Freydís, to conceal her treachery, threatened death to anyone who told of the killings. She went back to Greenland after a year's stay and told her brother Leif Eiriksson that Helgi and Finnbogi had decided to stay in Vinland. However, word of the killings eventually reached Leif. He had three men from Freydís's expedition tortured until they confessed the whole occurrence. Thinking ill of the deeds, Leif still did not want "to do that to Freydís, my sister, which she has deserved." However, he remarked that he foresaw Freydís' descendants having little prosperity. The saga concludes that everyone thought ill of her descendants afterwards.

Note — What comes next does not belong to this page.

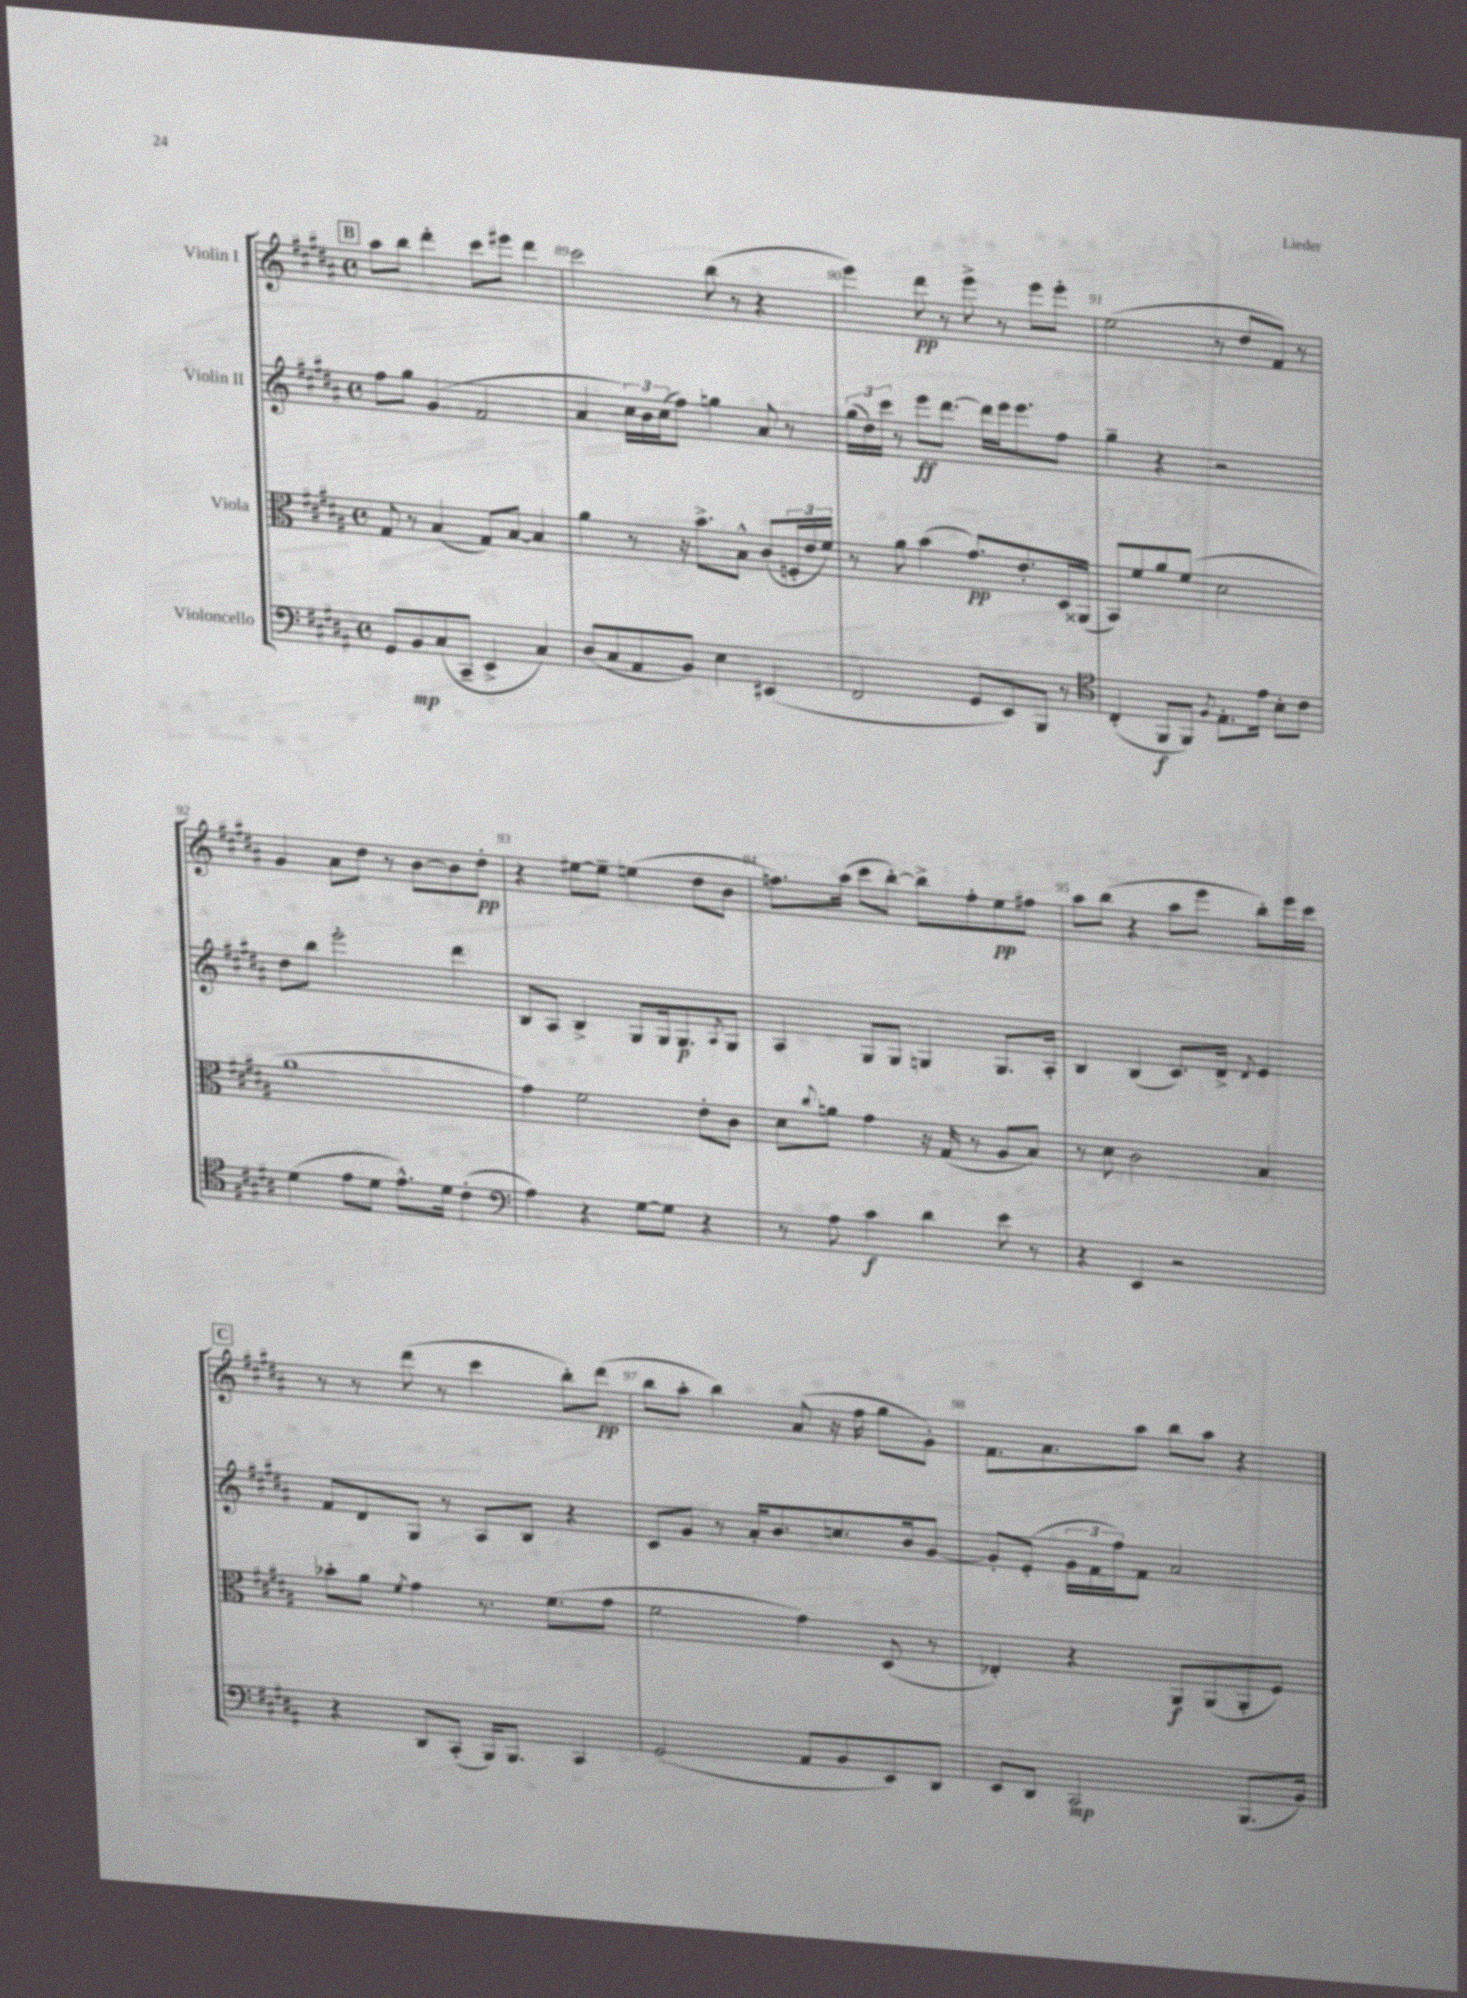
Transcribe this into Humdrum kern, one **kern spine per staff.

== Saga of Erik the Red ==

The Saga of Erik the Red was written after The Saga of the Greenlanders. This saga portrays Freydís as a notable and strong woman, the half-sister to Leif Erikson. She joined an expedition to Vinland led by Þorfinnr Karlsefni, but is only mentioned once in the saga when the expedition was attacked by natives (also known as the Skrælingjar in Icelandic). The natives, equipped with "war-slings, or catapults", stealthily attacked the expedition's camp at night and shot at the warriors.

Many of the Norsemen panicked, having never seen such weaponry. As men fled during the confusion, Freydís, who was eight months pregnant, admonished them, saying: "Why run you away from such worthless creatures, stout men that ye are, when, as seems to me likely, you might slaughter them like so many cattle? Let me but have a weapon, I know I could fight better than any of you."

Ignored, Freydís picked up the sword of the fallen Thorbrand Snorrisson and engaged the attacking natives. Surrounded by enemies, she undid her garment and beat the sword upon her breast. At this the natives retreated to their boats and fled. Þorfinnr and the other survivors praised her zeal.

== In popular culture ==
Freydís features as a main character in many modern novels including Ewald Gerhard Seeliger's Freydis Rothaar (1919), Elizabeth Boyer's Freydis and Gudrid (1976), William Vollmann's The Ice-Shirt (1990), Joan Clark's Eriksdottir: A Tale of Dreams and Luck (2002), Jackie French's They Came on Viking Ships (2005), Amalia Carosella's Daughter of a Thousand Years (2017), Laurent Binet's Civilizations (2019), Max Davine's Spirits of the Ice Forest (2021), Tamara Goranson's The Voyage of Freydis (2021), and numerous others.

On television, Katia Winter portrayed Freydís in season 3 (2016–17) of the superhero TV series DC's Legends of Tomorrow episodes "Beebo the God of War" and "The Good, the Bad, and the Cuddly". Frida Gustavsson portrayed Freydís in the 2022 Netflix series Vikings: Valhalla.

A limited-mintage two-ounce silver coin was issued for the South Pacific island country of Niue and was announced in May 2021, depicting Freydis storming ashore from a longship.